Like I said, fragmentation.


Wednesday 10 October 2012

All the World's a Stage, and All the Men and Women Precariously Close to Falling in the Orchestra Pit

Saskatchewan is a lot like a stage. It's large and flat and has some impressive lighting effects. Looking at things this way, it makes perfect sense that we are destined for developing a vibrant theatre culture. It's a slow process, of course, and certain, more Moose Jaw-shaped sections are having a hard go of it (keep on chugging, Rhubarb Productions -- unless you've already gone defunct, in which case, RIP, Rhubarb Productions). But here I shall focus on Saskatoon, where I have made my home for the past five years. Our theatre scene continues to grow and flourish, although it is still difficult to find people who really talk about it. And that is what this Weblog shall be about: talking about it.

This Blog was the victim of many a false-start as I tried to get it up and running. At first, I was going to use Fringe as my launching platform; but alas, due to temporal and monetary constraints, I was only able to catch a relatively small portion of the shows going on at the Festival this summer, and it didn't seem like "Ruminations on the Seven Fringe Shows I Happened to See" made for a particularly auspicious premier entry. Then I contemplated using Two Corpses Go Dancing as my starting point, but I'm still so in love with that play that I don't really trust myself to provide a lot of serious critical discourse on it. A month or so ago, at the Live Five Launch party, I decided it was time I seriously pushed forward. Importance of Being Earnest was going to be my inaugural review, but I got held up, principally because I still hadn't thought of a name. But here it is: Prairie Groundling. I spent weeks in solemn contemplation attempting to find a title that could evoke both theatre and Saskatoon in a suitably pithy manner, and this was the best I came up with (really). And now, at long last, I shall launch this Blog in earnest (see what I did there) tonight, as I go to attend the premier of Greystone Theatre's first title All My Sons. Since Greystone Theatre is where I started writing about theatre in the first place, it seems to be an apropos starting point for my Saskatoon Theatre Blog. Later this week I'll follow with retrospective reviews on Persephone's Importance and Dead Man's Cell Phone.

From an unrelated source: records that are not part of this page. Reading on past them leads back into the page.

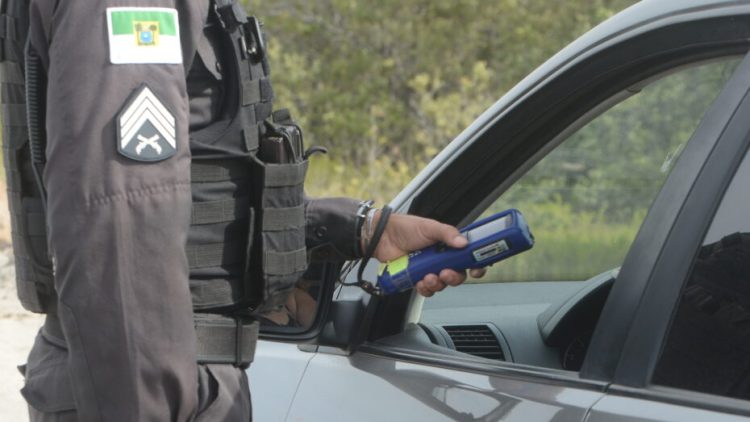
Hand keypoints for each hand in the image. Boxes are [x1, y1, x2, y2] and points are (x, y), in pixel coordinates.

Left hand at [369, 211, 485, 296]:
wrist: (383, 237)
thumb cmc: (406, 228)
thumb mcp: (430, 227)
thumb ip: (448, 233)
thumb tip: (463, 243)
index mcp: (449, 246)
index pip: (468, 258)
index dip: (475, 265)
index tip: (476, 270)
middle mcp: (441, 259)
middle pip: (457, 275)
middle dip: (454, 277)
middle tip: (445, 273)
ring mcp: (429, 270)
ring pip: (442, 285)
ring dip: (438, 284)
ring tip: (428, 276)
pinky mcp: (417, 278)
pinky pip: (427, 290)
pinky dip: (425, 289)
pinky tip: (420, 282)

These reviews will not be timely, obviously, but my goal here is not to create a lot of "Go see this / Don't go see this" reviews. Rather, I have the simpler goal of creating a world where, if someone wonders if any writing on their production exists, they can find some.

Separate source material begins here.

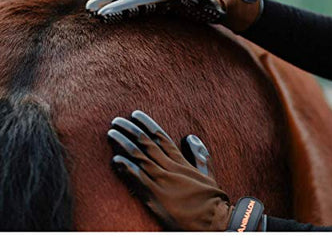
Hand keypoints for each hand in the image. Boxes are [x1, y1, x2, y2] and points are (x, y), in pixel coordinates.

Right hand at [86, 0, 270, 31]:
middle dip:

As I said, false starts. I have given myself pause several times wondering if there really is a point to this Blog. No doubt many of the tens of people who stumble across this page will pose the same question: Why Saskatoon. I have answered this question, finally. I know why Saskatoon because today as I was trying to eat my lunch while a co-worker was talking on the phone about how much she hates Saskatoon. As someone who actually chose to live in Saskatoon, I felt slightly offended. Then I felt a surge of pride. Then it occurred to me that no one else was going to write about Saskatoon's independent theatre scene, so why shouldn't I?

I suppose this is not a terribly inspiring introduction, but it's mine. My name is Blair Woynarski, and this is the Prairie Groundling.